| split_node {MultivariateRandomForest} | R Documentation | 
Splitting Criteria of all the nodes of the tree
Description
Stores the Splitting criteria of all the nodes of a tree in a list
Usage
split_node(X, Y, m_feature, Index, i, model, min_leaf, Inv_Cov_Y, Command)
Arguments
X | 
 Input Training matrix of size M x N, M is the number of training samples and N is the number of features  | 
Y | 
 Output Training response of size M x T, M is the number of samples and T is the number of output responses  | 
m_feature | 
 Number of randomly selected features considered for a split in each regression tree node  | 
Index | 
 Index of training samples  | 
i | 
 Number of split.

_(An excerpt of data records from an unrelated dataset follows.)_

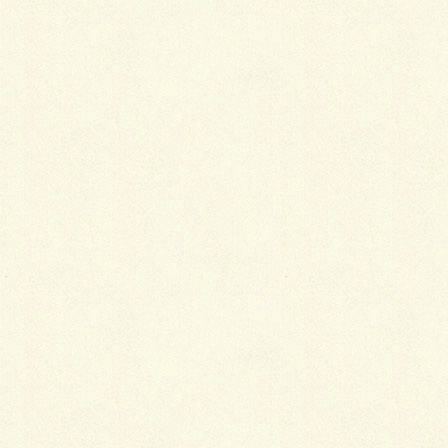
オールドストーン・サークル
カラフルな化粧ブロック ウォール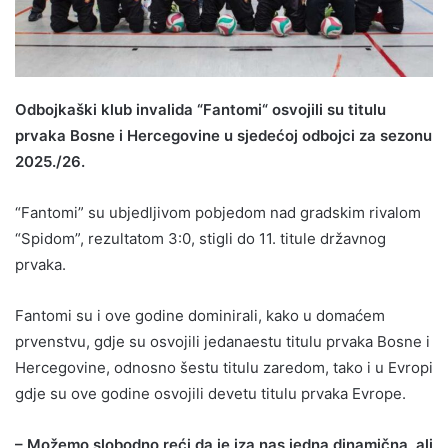
Odbojkaški klub invalida “Fantomi“ osvojili su titulu
prvaka Bosne i Hercegovine u sjedećoj odbojci za sezonu
2025./26.
“Fantomi” su ubjedljivom pobjedom nad gradskim rivalom
“Spidom”, rezultatom 3:0, stigli do 11. titule državnog
prvaka.
Fantomi su i ove godine dominirali, kako u domaćem
prvenstvu, gdje su osvojili jedanaestu titulu prvaka Bosne i
Hercegovine, odnosno šestu titulu zaredom, tako i u Evropi
gdje su ove godine osvojili devetu titulu prvaka Evrope.
– Možemo slobodno reći da je iza nas jedna dinamična, ali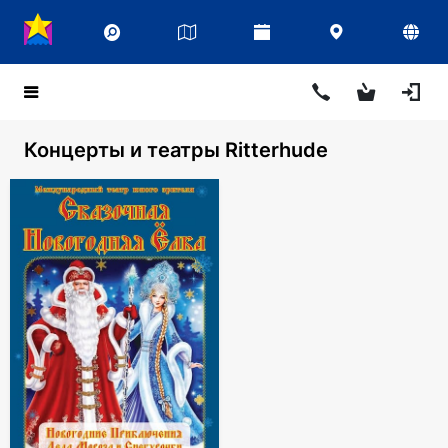
Концерты и театры Ritterhude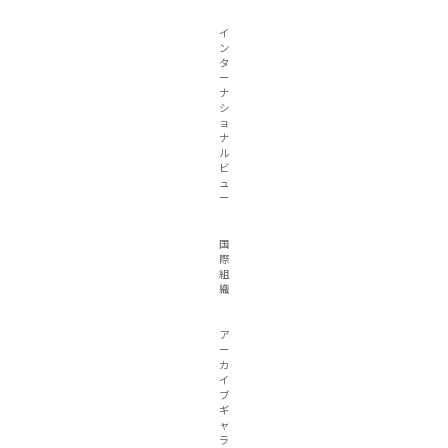
イ
ン
タ
ー
ナ
シ
ョ
ナ
ル
ビ
ュ
ー
国
際
組
織
ア
ー
カ
イ
ブ
ギ
ャ
ラ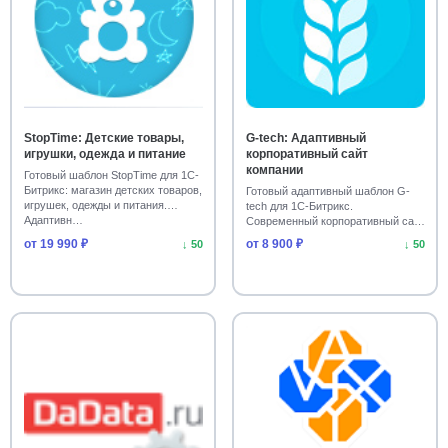
Интернет-магазин товаров для дома
10
Сайты отелей и гостиниц
10
Отзывы и рейтинги товаров
10
StopTime: Детские товары,
G‑tech: Адаптивный
Отправка писем и SMTP
игрушки, одежда и питание
10
корпоративный сайт
компании
Готовый шаблон StopTime для 1С-
Битрикс: магазин детских товаров,
Сайты салонов красоты и здоровья
Готовый адаптивный шаблон G-
10
игрушек, одежды и питания.
tech для 1С-Битрикс.
Адаптивн…
Современный корпоративный сайт
Авторизация и защита форм
10
для вашего бизнеса. …
от 19 990 ₽
от 8 900 ₽
↓ 50
↓ 50
Гео- и мультирегиональность
10
Мобильные приложения
Интеграция с Ozon
9
9
Выгрузка в XML и YML фиды
Медицина
9
8
Спорт, отдых и туризм
Государство
8
8
Обратная связь
8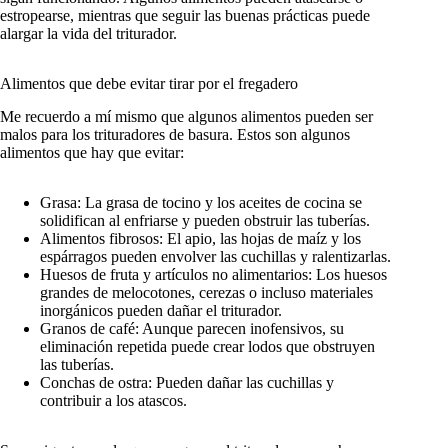
estropearse, mientras que seguir las buenas prácticas puede
alargar la vida del triturador.
Alimentos que debe evitar tirar por el fregadero
Me recuerdo a mí mismo que algunos alimentos pueden ser
malos para los trituradores de basura. Estos son algunos
alimentos que hay que evitar:
Grasa: La grasa de tocino y los aceites de cocina se
solidifican al enfriarse y pueden obstruir las tuberías.
Alimentos fibrosos: El apio, las hojas de maíz y los
espárragos pueden envolver las cuchillas y ralentizarlas.
Huesos de fruta y artículos no alimentarios: Los huesos
grandes de melocotones, cerezas o incluso materiales
inorgánicos pueden dañar el triturador.
Granos de café: Aunque parecen inofensivos, su
eliminación repetida puede crear lodos que obstruyen
las tuberías.
Conchas de ostra: Pueden dañar las cuchillas y
contribuir a los atascos.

Used as an index, which indicates where in the list the splitting criteria of this split will be stored.  | 
model | 
 A list of lists with the spliting criteria of all the node splits. In each iteration, a new list is included with the spliting criteria of the new split of a node.  | 
min_leaf | 
 Minimum number of samples in the leaf node. If a node has less than or, equal to min_leaf samples, then there will be no splitting in that node and the node is a leaf node. Valid input is a positive integer and less than or equal to M (number of training samples)  | 
Inv_Cov_Y | 
 Inverse of Covariance matrix of Output Response matrix for MRF(Give Zero for RF)  | 
Command | 
 1 for univariate Regression Tree (corresponding to RF) and 2 for Multivariate Regression Tree (corresponding to MRF)  | 
Details
This function calculates the splitting criteria of a node and stores the information in a list format. If the node is a parent node, then indices of left and right nodes and feature number and threshold value of the feature for the split are stored. If the node is a leaf, the output feature matrix of the samples for the node are stored as a list.
Value
Model: A list of lists with the splitting criteria of all the split of the nodes. In each iteration, the Model is updated with a new list that includes the splitting criteria of the new split of a node.